** Opening DATA FOR THIS TASK block **

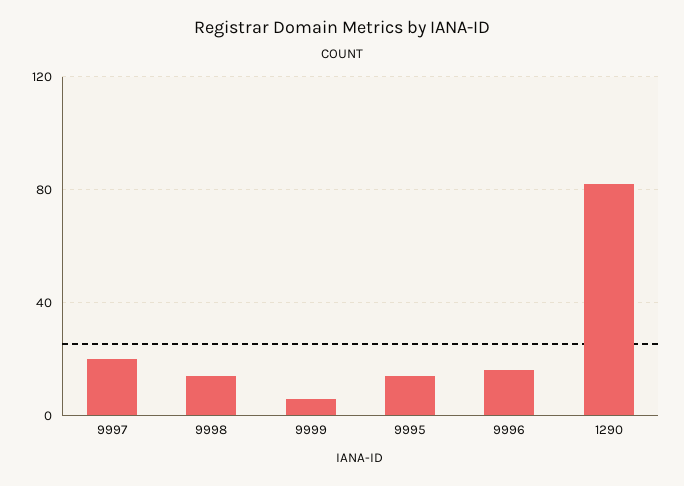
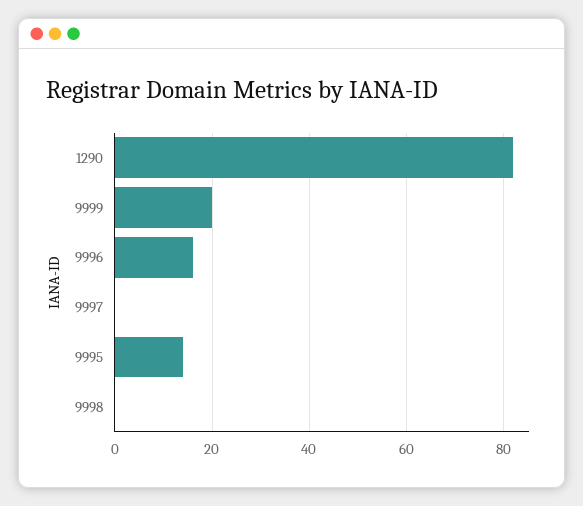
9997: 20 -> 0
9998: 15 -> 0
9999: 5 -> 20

** Closing DATA FOR THIS TASK block **
** Opening DATA FOR THIS TASK block **

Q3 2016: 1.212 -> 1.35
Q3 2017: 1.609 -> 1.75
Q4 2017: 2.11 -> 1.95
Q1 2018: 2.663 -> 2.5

** Closing DATA FOR THIS TASK block **
** Opening DATA FOR THIS TASK block **

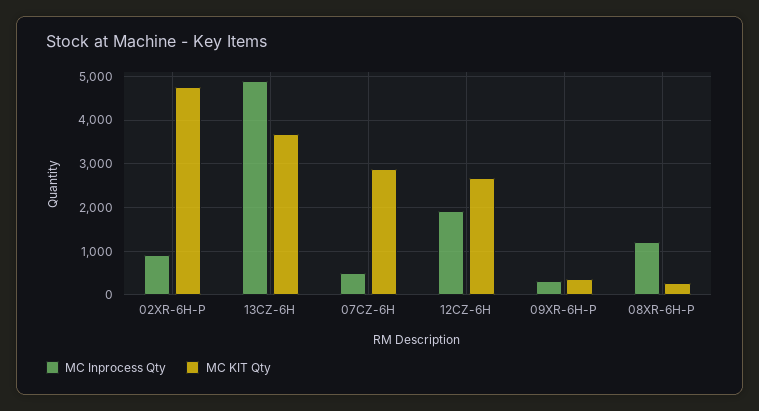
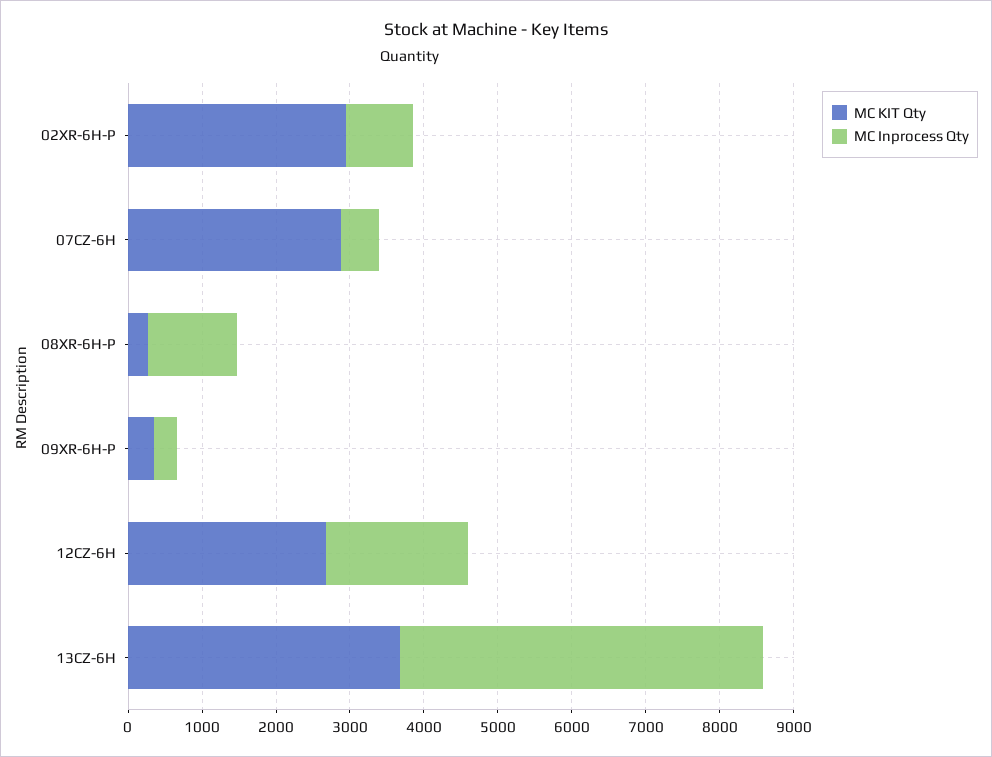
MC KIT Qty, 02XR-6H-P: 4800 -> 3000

** Closing DATA FOR THIS TASK block **

- EXERCISE DESCRIPTION
Word for word, restate the lines above from the line containing "Q3 2016: 1.212 -> 1.35" through the line containing "Q1 2018: 2.663 -> 2.5", with both included and nothing else.

- SOLUTION TO THIS TASK
Q3 2016: 1.212 -> 1.35
Q3 2017: 1.609 -> 1.75
Q4 2017: 2.11 -> 1.95
Q1 2018: 2.663 -> 2.5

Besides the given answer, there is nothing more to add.